Below are records to return verbatim; the pictures are to be dropped.

- [Supplied material]
==========
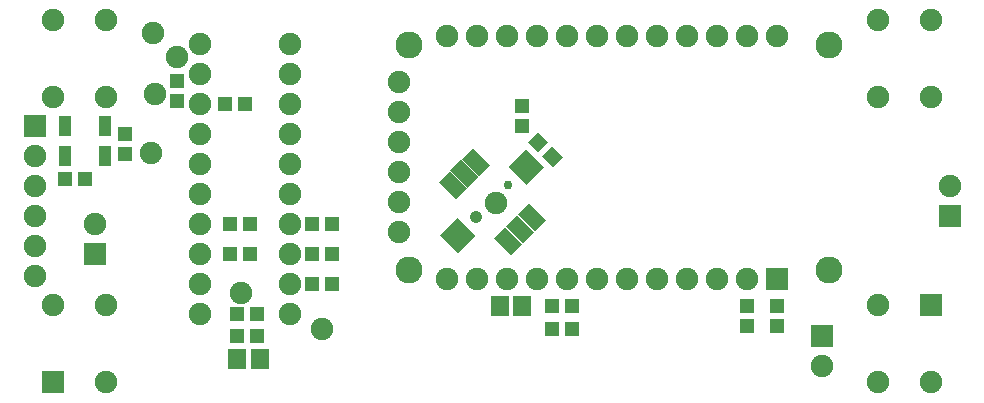
<source format=gbr>
G04 DipTrace 2.4.0.2*
%INTopMask.gbr*%
%MOIN*%
%ADD31C,0.0295*%
%ADD32C,0.0413*%
%ADD33C,0.09*%
%ADD44C,0.075*%
%ADD46C,0.0749*%
%ADD48R,0.0749X0.0749*%
%ADD50R,0.0395X0.071*%
%ADD52R,0.0592X0.0671*%
%ADD54R,0.0513X0.0474*%
%ADD56R,0.0474X0.0513*%
%FSLAX44Y44*%
G04*
G70*
G90*
G75*
G01*
%LNTopMask*%
%LPD*%
G36*
X18937Y12360D2*
X19300Y12723D1*
X19871Y12151D1*
X19508Y11788D1*
X18937Y12360D1*
G37*
G36*
X18547Y11970D2*
X18910Y12333D1*
X19482Y11761D1*
X19119Y11398D1*
X18547Y11970D1*
G37*
G36*
X18157Y11580D2*
X18520Y11943D1*
X19092Y11372D1*
X18729Y11009D1*
X18157Y11580D1*
G37*
G36*
X20009Y9729D2*
X20371Y10092D1*
X20943Y9520D1*
X20580Y9157D1*
X20009Y9729D1*
G37*
G36*
X20398Y10119D2*
X20761Y10482D1*
X21333Y9910D1*
X20970Y9547D1*
X20398Y10119D1*
G37*
G36*
X20788Y10509D2*
X21151Y10871D1*
X21723Y10300D1*
X21360Y9937D1*
X20788Y10509D1*
G37*
G36*
X21067Y12681D2*
X21681Y12067D1*
X21095Y11482D1*
X20482Y12095D1*
X21067Y12681D1*
G37*
G36*
X18785Y10398D2*
X19398Y9785D1*
X18813Y9199D1*
X18199Y9813D1*
X18785Y10398D1*
G37*
D31*
X20469Y11469D3*
D32*
X19411Y10411D3*
D54*
X5690Y11690D3*
X6359D3*
D52*
X11440Y5690D3*
X12188D3*
D54*
X11440Y6440D3*
X12109D3*
X11440Y7190D3*
X12109D3*
D52*
X20940Y7440D3*
X20192D3*
D54*
X21940Y6690D3*
X22609D3*
X21940Y7440D3*
X22609D3*
D50*
X5690Y12440D3*
X7029D3*
X5690Y13440D3*
X7029D3*
G36*
X21591Y12454D2*
X21926Y12789D1*
X22289Y12426D1*
X21954Y12091D1*
X21591Y12454D1*
G37*
G36*
X21118Y12927D2*
X21453Y13262D1*
X21816Y12899D1*
X21481Y12564D1*
X21118Y12927D1*
G37*
D48*
X6690Y9190D3*
D46*
Y10190D3*
D48*
X30940Y6440D3*
D46*
Y5440D3*
D48*
X4690Y13440D3*
D46*
Y12440D3*
Y11440D3*
Y10440D3*
Y9440D3*
Y8440D3*
D48*
X35190Y10440D3*
D46*
Y11440D3*
D48*
X29440Y8360D3*
D46*
X28440Y8355D3*
X27440D3*
X26440D3*
X25440D3*
X24440D3*
X23440D3*
X22440D3*
X21440D3*
X20440D3*
X19440D3*
X18440D3*
X16840Y9900D3*
Y10900D3*
Y11900D3*
Y12900D3*
Y13900D3*
Y14900D3*
X18440Y16440D3*
X19440D3*
X20440D3*
X21440D3*
X22440D3*
X23440D3*
X24440D3*
X25440D3*
X26440D3*
X27440D3*
X28440D3*
X29440D3*
D33*
X31170Y8650D3*
Y16150D3*
X17170Y8650D3*
Y16150D3*
D44*
X9440Y15753D3*
X8627Y16565D3*
X8690Y14503D3*
X20065Y10878D3*
X14252Y6690D3*
X11565Y7878D3*
X8565Y12565D3*
D56*
X7690Y13190D3*
Y12521D3*
X9440Y14940D3*
Y14271D3*
D54*
X13940Y8190D3*
X14609D3*
D56*
X20940Y13440D3*
Y14109D3*
D54*
X11690Y14190D3*
X11021D3*
X13940Y9190D3*
X14609D3*
X13940Y10190D3*
X14609D3*
X11190D3*
X11859D3*
X11190Y9190D3*
X11859D3*
D56*
X28440Y7440D3*
Y6771D3*
X29440Y7440D3*
Y6771D3*
D46*
X34576Y16970D3*
X32804D3*
Y14410D3*
X34576D3*
D48*
Y7470D3*
D46*
X32804D3*
Y4910D3*
X34576D3*
X5304Y14410D3*
X7076D3*
Y16970D3*
X5304D3*
D48*
Y4910D3*
D46*
X7076D3*
Y7470D3*
X5304D3*
X10190Y7190D3*
Y8190D3*
Y9190D3*
Y10190D3*
Y11190D3*
Y12190D3*
Y13190D3*
Y14190D3*
Y15190D3*
Y16190D3*
X13190Y7190D3*
Y8190D3*
Y9190D3*
Y10190D3*
Y11190D3*
Y12190D3*
Y13190D3*
Y14190D3*
Y15190D3*
Y16190D3*
M02*

</source>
==========
- [Result of this task]
<source format=gbr>
G04 DipTrace 2.4.0.2*
%INTopMask.gbr*%
%MOIN*%
%ADD31C,0.0295*%
%ADD32C,0.0413*%
%ADD33C,0.09*%
%ADD44C,0.075*%
%ADD46C,0.0749*%
%ADD48R,0.0749X0.0749*%
%ADD50R,0.0395X0.071*%
%ADD52R,0.0592X0.0671*%
%ADD54R,0.0513X0.0474*%
%ADD56R,0.0474X0.0513*%
%FSLAX44Y44*%
G04*
G70*
G90*
G75*
G01*
%LNTopMask*%
%LPD*%
G36*
X18937Y12360D2*
X19300Y12723D1*
X19871Y12151D1*
X19508Y11788D1*
X18937Y12360D1*
G37*
G36*
X18547Y11970D2*
X18910Y12333D1*
X19482Y11761D1*
X19119Y11398D1*
X18547Y11970D1*
G37*
G36*
X18157Y11580D2*
X18520Y11943D1*
X19092Y11372D1*
X18729Y11009D1*
X18157Y11580D1*
G37*
G36*
X20009Y9729D2*
X20371Y10092D1*
X20943Y9520D1*
X20580Y9157D1*
X20009Y9729D1*
G37*
G36*
X20398Y10119D2*
X20761Y10482D1*
X21333Y9910D1*
X20970Y9547D1*
X20398Y10119D1*
G37*
G36*
X20788Y10509D2*
X21151Y10871D1*
X21723Y10300D1*
X21360Y9937D1*
X20788Y10509D1*
G37*
G36*
X21067Y12681D2*
X21681Y12067D1*
X21095Y11482D1*
X20482Y12095D1*
X21067Y12681D1*
G37*
G36*
X18785Y10398D2*
X19398Y9785D1*
X18813Y9199D1*
X18199Y9813D1*
X18785Y10398D1*
G37*
D31*
X20469Y11469D3*
D32*
X19411Y10411D3*
D54*
X5690Y11690D3*
X6359D3*
D52*
X11440Y5690D3*
X12188D3*
D54*
X11440Y6440D3*
X12109D3*
X11440Y7190D3*
X12109D3*
D52*
X20940Y7440D3*
X20192D3*
D54*
X21940Y6690D3*
X22609D3*
X21940Y7440D3*
X22609D3*
D50*
X5690Y12440D3*
X7029D3*
X5690Y13440D3*
X7029D3*
G36*
X21591Y12454D2*
X21926Y12789D1*
X22289Y12426D1*
X21954Y12091D1*
X21591Y12454D1*
G37*
G36*
X21118Y12927D2*
X21453Y13262D1*
X21816Y12899D1*
X21481Y12564D1*
X21118Y12927D1*
G37*
D48*
X6690Y9190D3*
D46*
Y10190D3*
D48*
X30940Y6440D3*
D46*
Y5440D3*
D48*
X4690Y13440D3*
D46*
Y12440D3*
Y11440D3*
Y10440D3*
Y9440D3*
Y8440D3*
D48*
X35190Y10440D3*
D46*
Y11440D3*
D48*
X29440Y8360D3*
D46*
X28440Y8355D3*
X27440D3*
X26440D3*
X25440D3*
X24440D3*
X23440D3*
X22440D3*
X21440D3*
X20440D3*
X19440D3*
X18440D3*
X16840Y9900D3*
Y10900D3*
Y11900D3*
Y12900D3*
Y13900D3*
Y14900D3*
X18440Y16440D3*
X19440D3*
X20440D3*
X21440D3*
X22440D3*
X23440D3*
X24440D3*
X25440D3*
X26440D3*
X27440D3*
X28440D3*
X29440D3*
D33*
X31170Y8650D3*
Y16150D3*
X17170Y8650D3*
Y16150D3*
D44*
X9440Y15753D3*
X8627Y16565D3*
X8690Y14503D3*
X20065Y10878D3*
X14252Y6690D3*
X11565Y7878D3*
X8565Y12565D3*
D56*
X7690Y13190D3*
Y12521D3*
X9440Y14940D3*
Y14271D3*
D54*
X13940Y8190D3*
X14609D3*
D56*
X20940Y13440D3*
Y14109D3*
D54*
X11690Y14190D3*
X11021D3*
X13940Y9190D3*
X14609D3*
X13940Y10190D3*
X14609D3*
X11190D3*
X11859D3*
X11190Y9190D3*
X11859D3*
D56*
X28440Y7440D3*
Y6771D3*
X29440Y7440D3*
Y6771D3*
D46*
X34576Y16970D3*
X32804D3*
Y14410D3*
X34576D3*
D48*
Y7470D3*
D46*
X32804D3*
Y4910D3*
X34576D3*
X5304Y14410D3*
X7076D3*
Y16970D3*
X5304D3*
D48*
Y4910D3*
D46*
X7076D3*
Y7470D3*
X5304D3*
X10190Y7190D3*
Y8190D3*
Y9190D3*
Y10190D3*
Y11190D3*
Y12190D3*
Y13190D3*
Y14190D3*
Y15190D3*
Y16190D3*
X13190Y7190D3*
Y8190D3*
Y9190D3*
Y10190D3*
Y11190D3*
Y12190D3*
Y13190D3*
Y14190D3*
Y15190D3*
Y16190D3*
M02*

</source>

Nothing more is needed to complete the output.